(Extracted records)
|---|

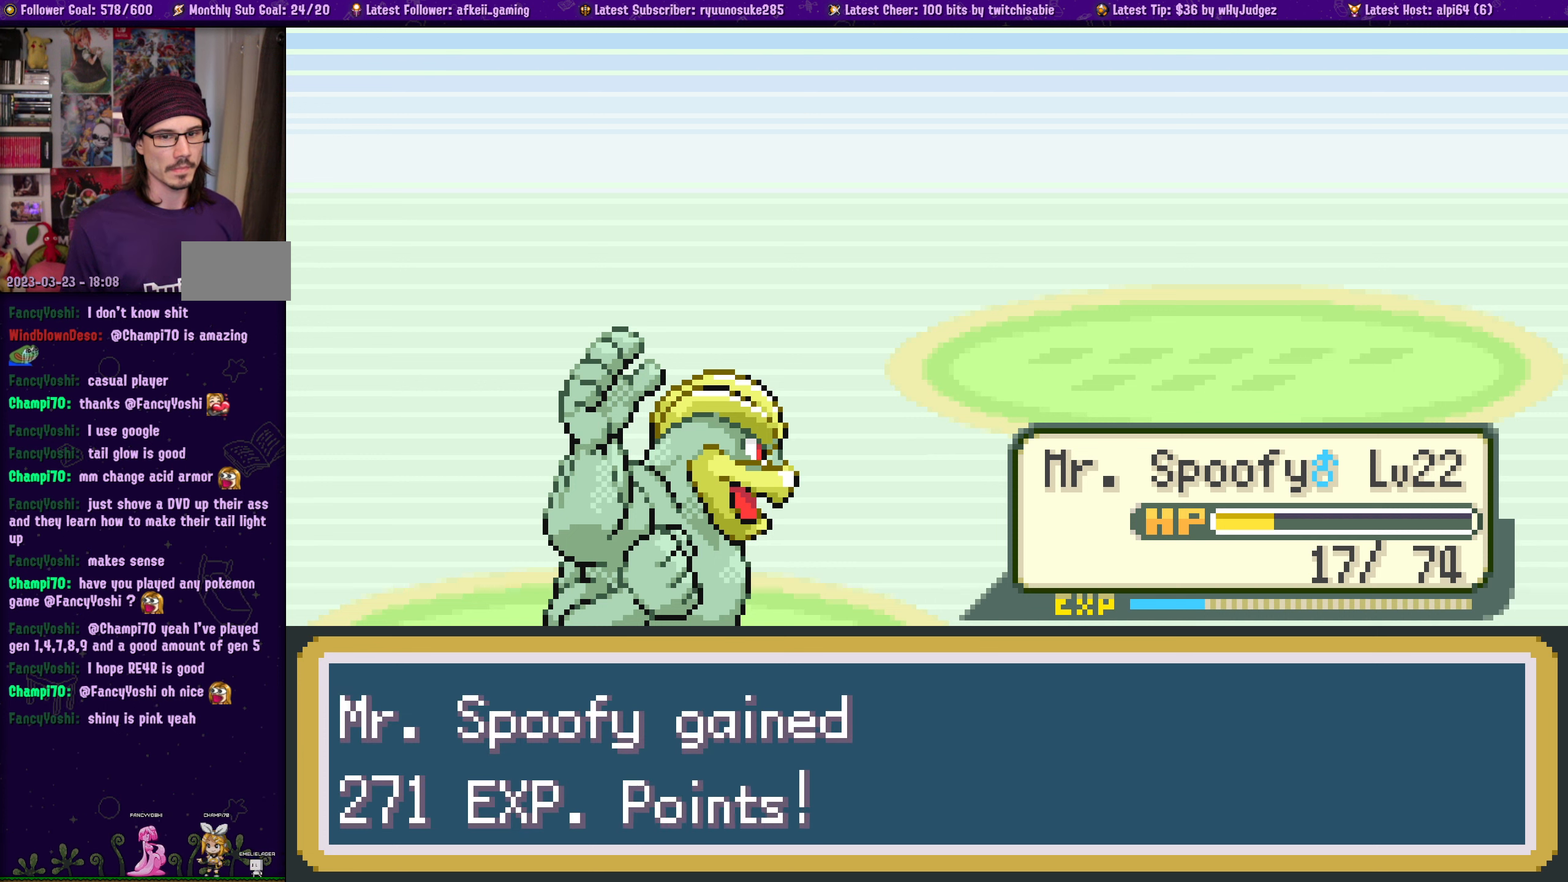
{"buttons": [], "left_stick": "center", "right_stick": "center", "events": [[50, "CROSS", "down"], [166, "CROSS", "up"], [266, "CROSS", "down"], [416, "CROSS", "up"]]}
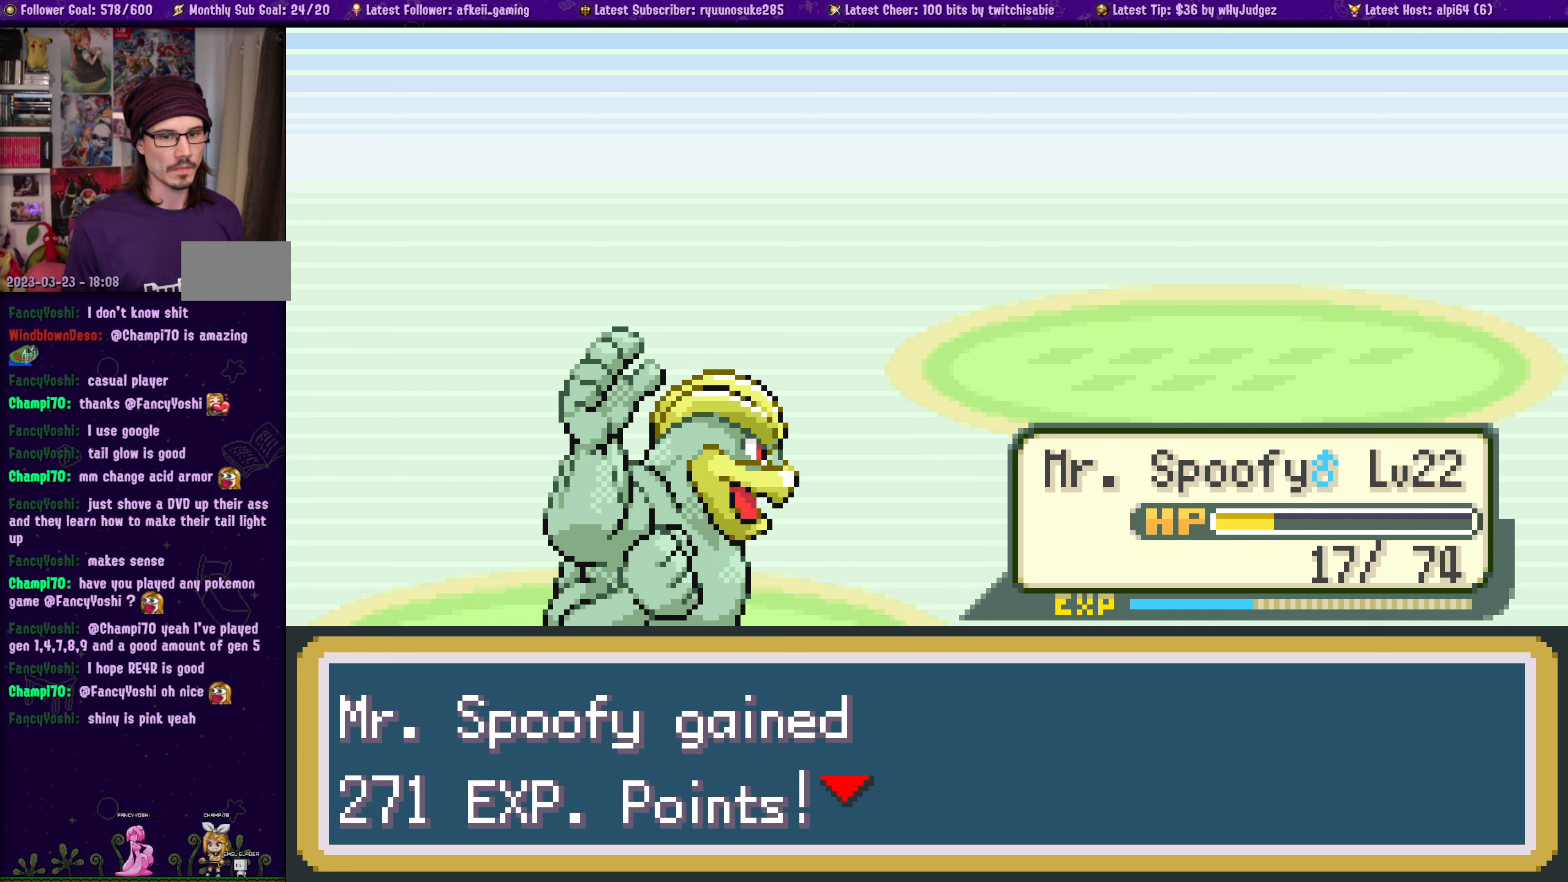
{"buttons": ["CROSS"], "left_stick": "center", "right_stick": "center", "events": [[200, "CROSS", "down"], [316, "CROSS", "up"], [433, "CROSS", "down"]]}
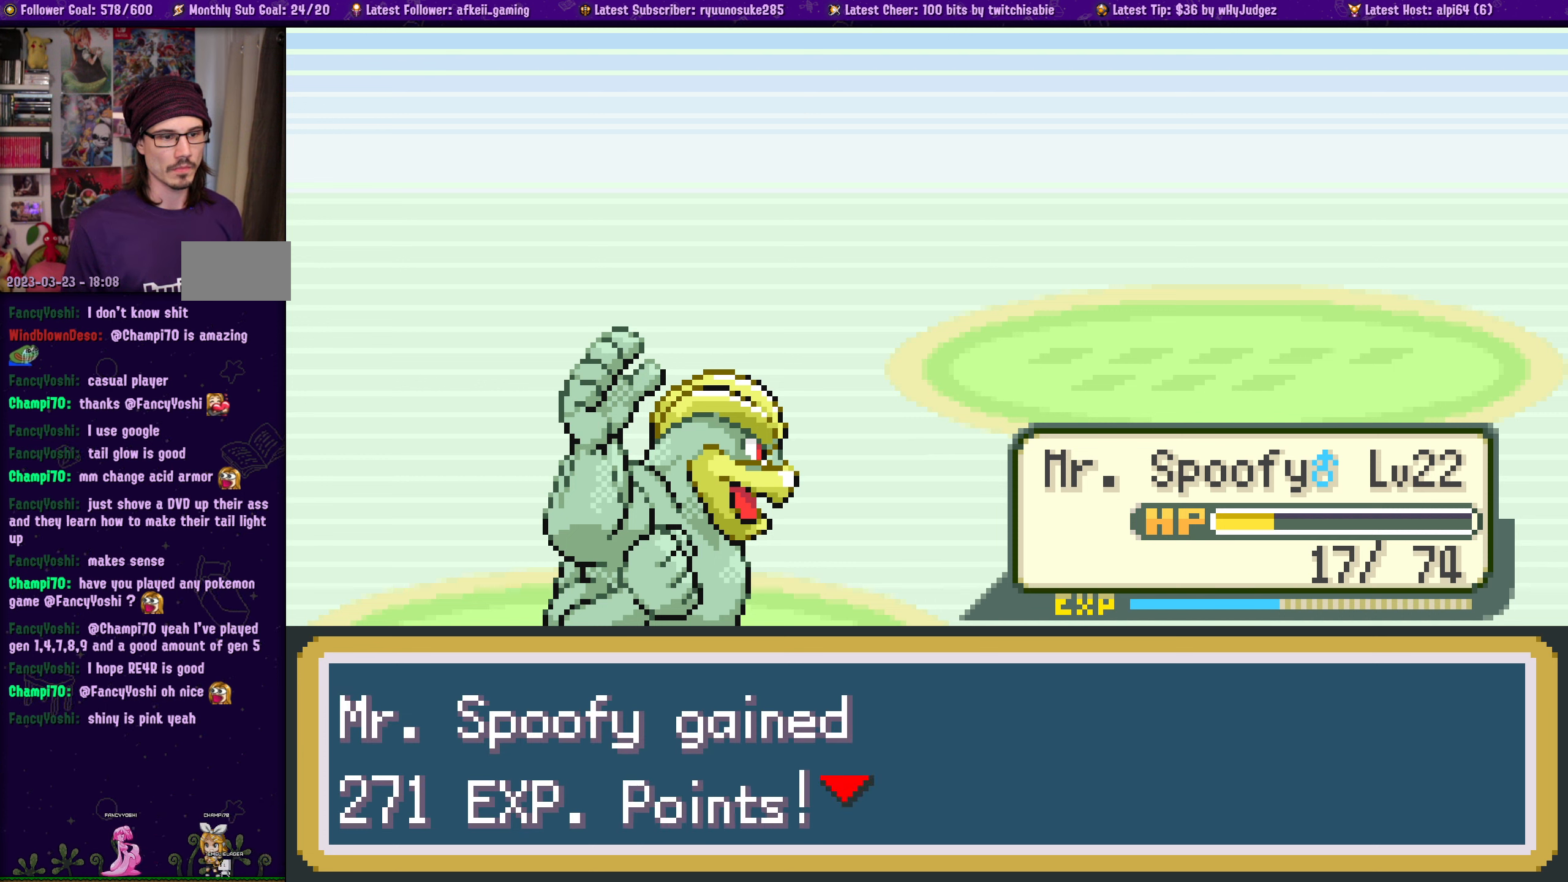
{"buttons": [], "left_stick": "center", "right_stick": "center", "events": [[66, "CROSS", "up"], [216, "CROSS", "down"], [350, "CROSS", "up"]]}
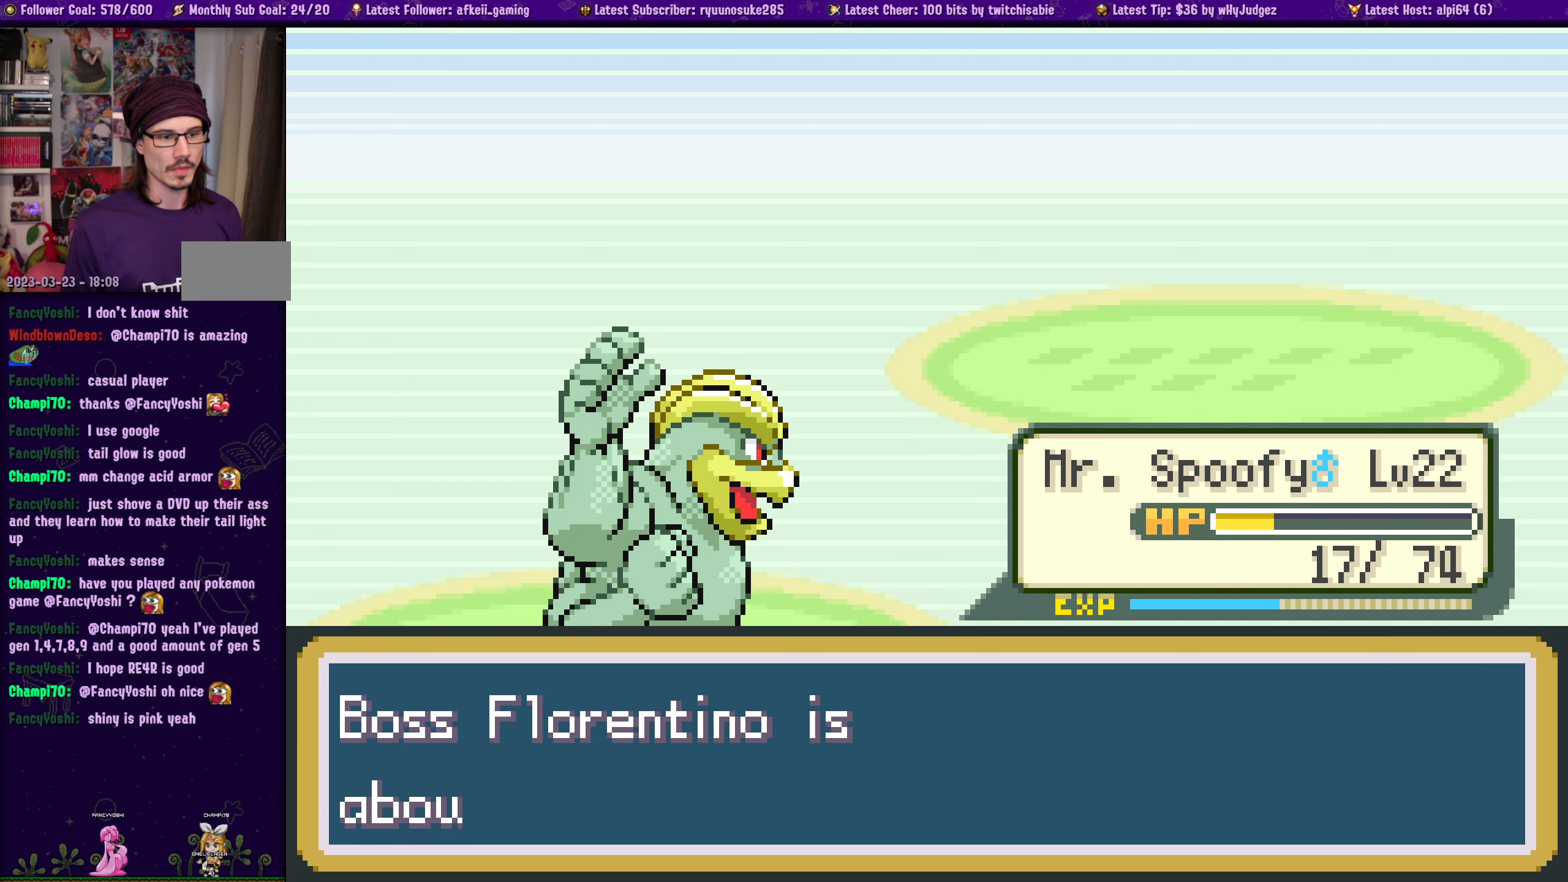
{"buttons": [], "left_stick": "center", "right_stick": "center", "events": []}
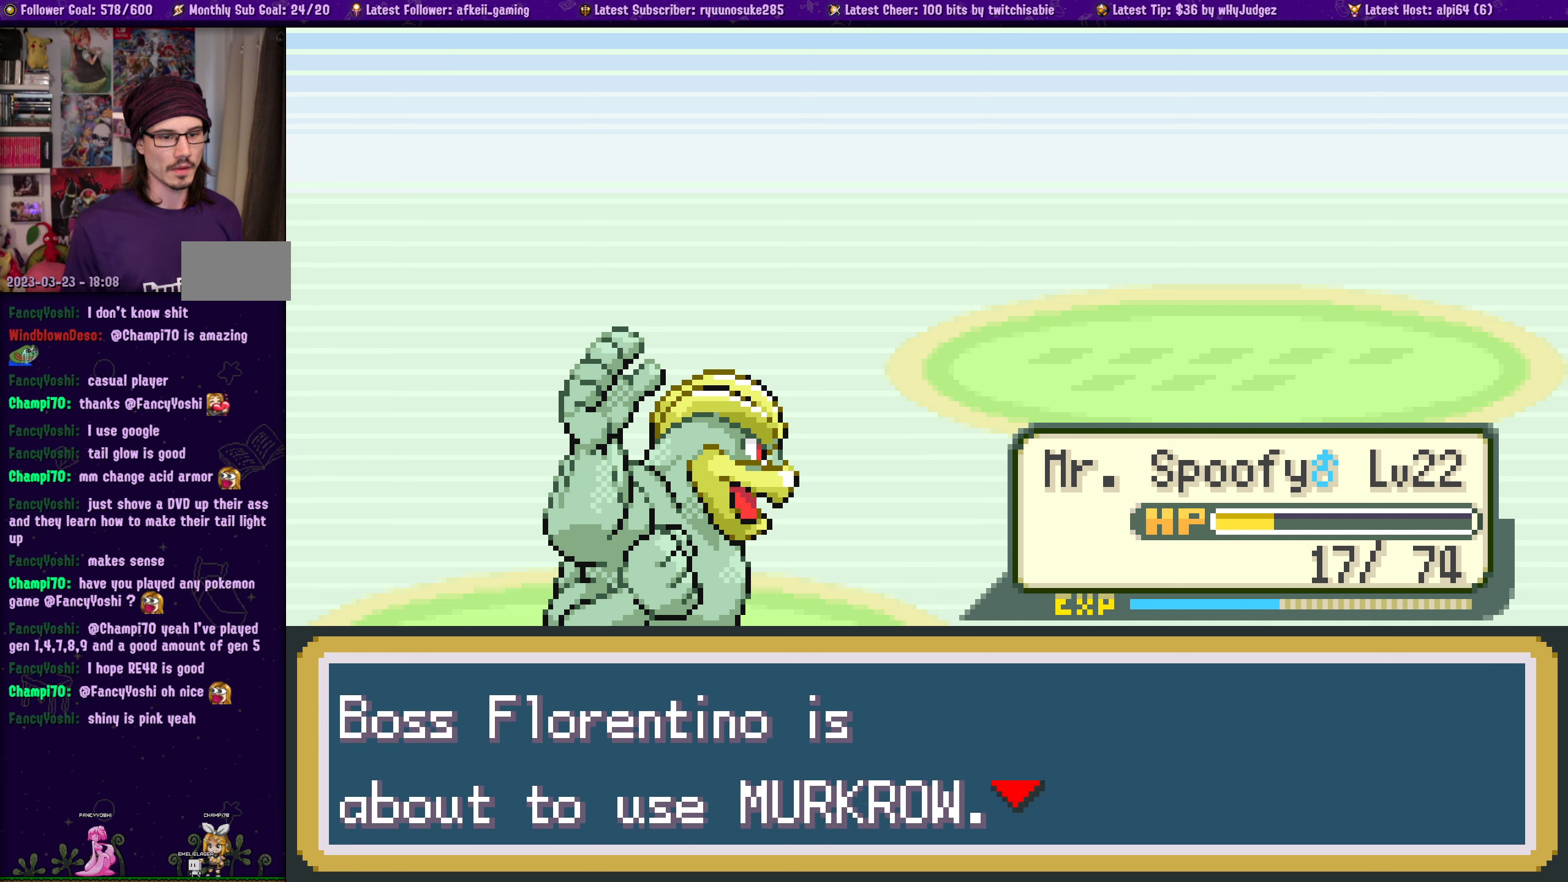
{"buttons": [], "left_stick": "center", "right_stick": "center", "events": []}
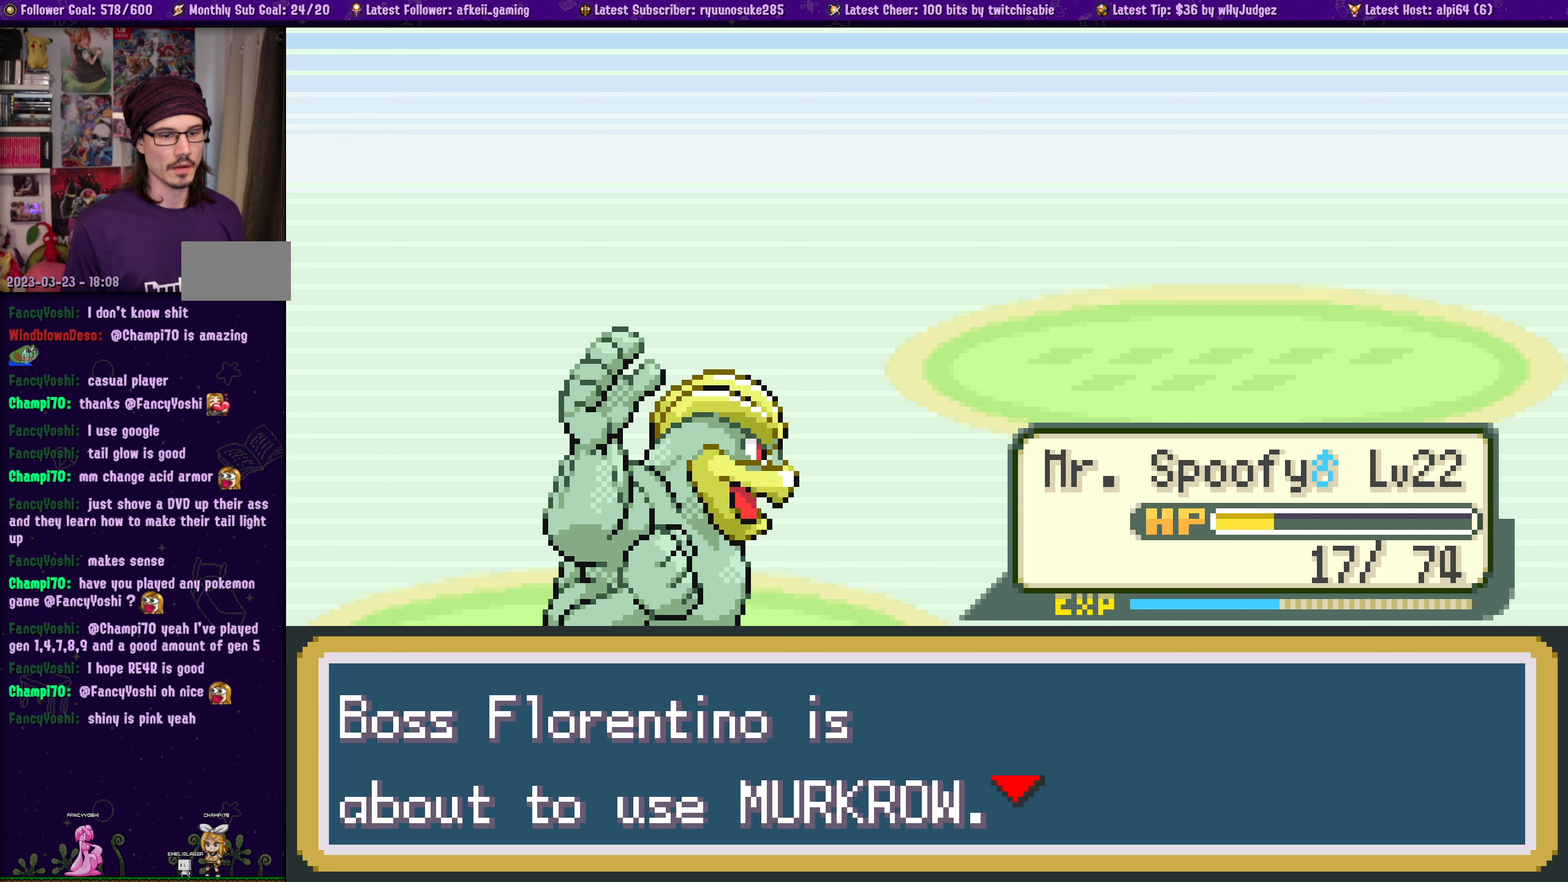
{"buttons": [], "left_stick": "center", "right_stick": "center", "events": []}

|---|

** What the task requires **
All of the entries above should be retyped exactly, with the pictures left out.

** Solution to the problem **
{"buttons": [], "left_stick": "center", "right_stick": "center", "events": [[50, "CROSS", "down"], [166, "CROSS", "up"], [266, "CROSS", "down"], [416, "CROSS", "up"]]}
{"buttons": ["CROSS"], "left_stick": "center", "right_stick": "center", "events": [[200, "CROSS", "down"], [316, "CROSS", "up"], [433, "CROSS", "down"]]}
{"buttons": [], "left_stick": "center", "right_stick": "center", "events": [[66, "CROSS", "up"], [216, "CROSS", "down"], [350, "CROSS", "up"]]}
{"buttons": [], "left_stick": "center", "right_stick": "center", "events": []}
{"buttons": [], "left_stick": "center", "right_stick": "center", "events": []}
{"buttons": [], "left_stick": "center", "right_stick": "center", "events": []}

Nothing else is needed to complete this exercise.